Hammond recovered consciousness in a few minutes and, under pressure from Hart, led the way to a loft above the wagon-shed, rolled aside a wall of empty barrels and disclosed Jim's baggage to view. Then, to the amazement of the three, he turned to Jim with bowed head.
"James, it wasn't yer worldly gear I wanted," he said in a trembling voice. "I run the risk of hanging an' I run the risk of jail, an' I told a lie, all in a vain effort to save yer soul from the hellish lure of Piper's Glen. But the devil's been too strong for me! I forgive ye the blow, James, for it was not yerself who struck me but Old Adam. Take yer empty vanities an' depart in peace."
"Empty?" queried Mark Ducat, lifting inquiringly on the end of a trunk. "No, I guess they're full enough, but ye may's well get out yer keys an' take a look, Jim."
Mr. Hart stared at Hammond with horrified eyes.
"Amos, ye'll go too far one of these days," he said earnestly. "The Almighty is long-sufferin', so I've heered tell, but it ain't in reason to insult Him like ye've just done an' expect to get away with it every time. Have ye no fear, to make a mock of Him by sinnin' in His very name? Look out that a bolt from heaven don't strike ye dead some day!" He turned to Jim. "Any charge agin' this man, Mr. Todhunter?" he asked.
"None, sir," replied Jim. "I'll leave it to the bolt from heaven."

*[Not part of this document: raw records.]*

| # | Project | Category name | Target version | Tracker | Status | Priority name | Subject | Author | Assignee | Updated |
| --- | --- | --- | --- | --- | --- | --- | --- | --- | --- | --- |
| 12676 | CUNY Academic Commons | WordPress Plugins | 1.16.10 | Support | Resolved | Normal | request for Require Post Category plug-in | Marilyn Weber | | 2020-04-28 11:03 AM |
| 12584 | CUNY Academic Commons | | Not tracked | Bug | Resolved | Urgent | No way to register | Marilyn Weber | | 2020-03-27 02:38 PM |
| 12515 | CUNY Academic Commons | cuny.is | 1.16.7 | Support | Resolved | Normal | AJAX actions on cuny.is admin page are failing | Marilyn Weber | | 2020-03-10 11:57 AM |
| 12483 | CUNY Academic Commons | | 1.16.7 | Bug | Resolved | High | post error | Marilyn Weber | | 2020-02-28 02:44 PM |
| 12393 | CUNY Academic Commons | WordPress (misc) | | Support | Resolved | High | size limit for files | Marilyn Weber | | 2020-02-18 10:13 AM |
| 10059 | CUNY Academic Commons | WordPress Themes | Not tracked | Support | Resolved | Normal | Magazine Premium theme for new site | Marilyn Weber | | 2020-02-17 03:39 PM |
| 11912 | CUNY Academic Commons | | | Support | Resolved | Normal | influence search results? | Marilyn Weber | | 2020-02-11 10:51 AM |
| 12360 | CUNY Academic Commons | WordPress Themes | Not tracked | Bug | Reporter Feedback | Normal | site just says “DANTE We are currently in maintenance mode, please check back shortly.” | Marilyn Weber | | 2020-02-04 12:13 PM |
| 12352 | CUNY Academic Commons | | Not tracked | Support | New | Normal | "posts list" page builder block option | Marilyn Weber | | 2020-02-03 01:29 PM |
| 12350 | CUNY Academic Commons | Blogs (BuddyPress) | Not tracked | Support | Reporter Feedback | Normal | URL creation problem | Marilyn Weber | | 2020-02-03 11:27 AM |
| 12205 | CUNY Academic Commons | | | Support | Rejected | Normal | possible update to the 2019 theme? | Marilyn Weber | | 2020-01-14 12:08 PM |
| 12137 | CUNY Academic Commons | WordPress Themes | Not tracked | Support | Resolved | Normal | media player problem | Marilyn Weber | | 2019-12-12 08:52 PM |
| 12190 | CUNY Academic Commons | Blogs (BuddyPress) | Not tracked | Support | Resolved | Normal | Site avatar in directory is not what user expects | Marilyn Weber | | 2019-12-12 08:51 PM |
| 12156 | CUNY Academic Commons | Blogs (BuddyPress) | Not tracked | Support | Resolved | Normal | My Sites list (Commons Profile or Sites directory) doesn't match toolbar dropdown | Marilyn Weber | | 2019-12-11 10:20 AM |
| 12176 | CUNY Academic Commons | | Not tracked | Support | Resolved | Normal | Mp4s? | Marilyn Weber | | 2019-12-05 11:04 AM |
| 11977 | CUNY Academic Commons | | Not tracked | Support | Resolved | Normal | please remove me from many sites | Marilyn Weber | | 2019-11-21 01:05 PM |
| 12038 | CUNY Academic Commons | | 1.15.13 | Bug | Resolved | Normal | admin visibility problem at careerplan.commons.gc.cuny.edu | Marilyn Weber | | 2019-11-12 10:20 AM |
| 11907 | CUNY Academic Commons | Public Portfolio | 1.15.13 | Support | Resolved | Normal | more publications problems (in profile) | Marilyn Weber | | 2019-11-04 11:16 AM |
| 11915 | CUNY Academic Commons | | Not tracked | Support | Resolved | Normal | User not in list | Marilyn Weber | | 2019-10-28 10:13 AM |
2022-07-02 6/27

Half an hour later, Jim and Mark drove off toward Piper's Glen with the baggage intact. They discussed their plans for the winter. They would go north and west beyond the rise of Piper's Brook to the headwaters on Kettle Creek and there trap furs. It was a promising country. An old half-breed, dead now these five years, had once taken a black fox somewhere up around Kettle Pond. Perhaps he had taken more than one of those priceless pelts, but he had shown only one on the river. If he had killed others and kept quiet about them he had practiced commendable business discretion, for Amos Hammond had bought that one from him—after priming him with gin—for fifteen dollars. Mark knew that country fairly well, having hunted moose there several times and cruised timber on the fringe of it once; and he had worked a winter in a lumber camp at the mouth of Kettle Creek and spent his Sundays spying out the land to the north and west of the camp.
The partners decided to look over the ground immediately, before snow, and perhaps bag a supply of fresh meat while they were about it. They toted their dunnage straight across to the river by way of a rough and narrow trail, for even as the homing bee flies, the distance between the Ducat place and the nearest point on Racket River is three miles. There Mark uncovered a bark canoe from a brush-screened cleft between big rocks. A thorough examination disclosed leaks in three seams, and these were treated with a melted mixture of resin and lard. The canoe was launched, the dunnage stowed amidship and Jim placed in a cramped position in the bow with a paddle in his hands. Mark stood aft and plied a long pole of spruce, the working end of which was bound with a wide ring of iron. Jim knew nothing about paddling a canoe, but he worked away at it and heeded Mark's comments and corrections.